*** Provided text

Even leading up to college, Kai Jackson never planned to be on TV. In fact, when he first enrolled at South Carolina State College, he was an engineering major, though he admits now that may not have been the best fit.
Many instantly recognize Jackson as the co-anchor for Fox45’s four nightly newscasts airing Monday through Friday. Jackson, who grew up in Glenarden, Md., in Prince George’s County, has been a leading face for the station for nearly two years now, though he’s been a fixture in Baltimore news for much longer, spending two decades as a reporter and anchor for CBS affiliate WJZ before leaving the station in late 2013. Before he came to Baltimore, Jackson gained experience as a TV journalist working in stints at stations across the South and Midwest.
At 52, Jackson has developed a strong appreciation for the fundamentals of reporting and capturing the human experience in storytelling over the course of his career. Outside of his work as a TV news anchor, he’s a father, husband, budding filmmaker and proud foodie. Last week, Jackson sat down with Baltimore Fishbowl to talk about his time as a journalist, his outlook for Baltimore as a news town and more.
You’ve mentioned before that you grew up in Maryland. Did you grow up focusing on Baltimore news?

******

• _Exercise tasks_:
**1)** Reproduce everything in the Kai Jackson profile from "At 52, Jackson" down to "town and more.".
**2)** According to the Kai Jackson profile, what roles does Jackson have outside his work as a TV news anchor?
**3)** In the Kai Jackson profile, how long did Jackson work as a reporter and anchor for WJZ?
The material after this point comes from a separate source.

*** Data shown

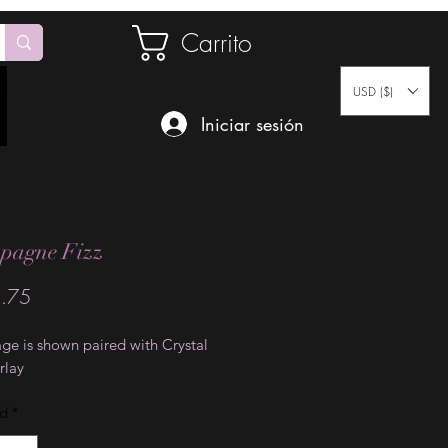
Carrito
USD ($)
Iniciar sesión
pagne Fizz
Precio
.75
ge is shown paired with Crystal
rlay
ad
*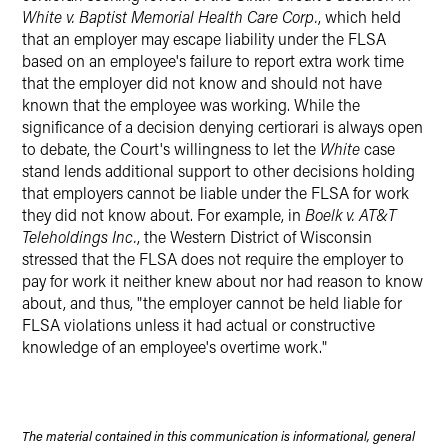
White v. Baptist Memorial Health Care Corp.
, which held
that an employer may escape liability under the FLSA
based on an employee's failure to report extra work time
that the employer did not know and should not have
known that the employee was working. While the
significance of a decision denying certiorari is always open
to debate, the Court's willingness to let the
White
case
stand lends additional support to other decisions holding
that employers cannot be liable under the FLSA for work
they did not know about. For example, in
Boelk v. AT&T
Teleholdings Inc.
, the Western District of Wisconsin
stressed that the FLSA does not require the employer to
pay for work it neither knew about nor had reason to know
about, and thus, "the employer cannot be held liable for
FLSA violations unless it had actual or constructive
knowledge of an employee's overtime work."
The material contained in this communication is informational, general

******

• _Answers for each item_:
**1)**
At 52, Jackson has developed a strong appreciation for the fundamentals of reporting and capturing the human experience in storytelling over the course of his career. Outside of his work as a TV news anchor, he’s a father, husband, budding filmmaker and proud foodie. Last week, Jackson sat down with Baltimore Fishbowl to talk about his time as a journalist, his outlook for Baltimore as a news town and more.

**2)** Father, husband, budding filmmaker, proud foodie

**3)** Two decades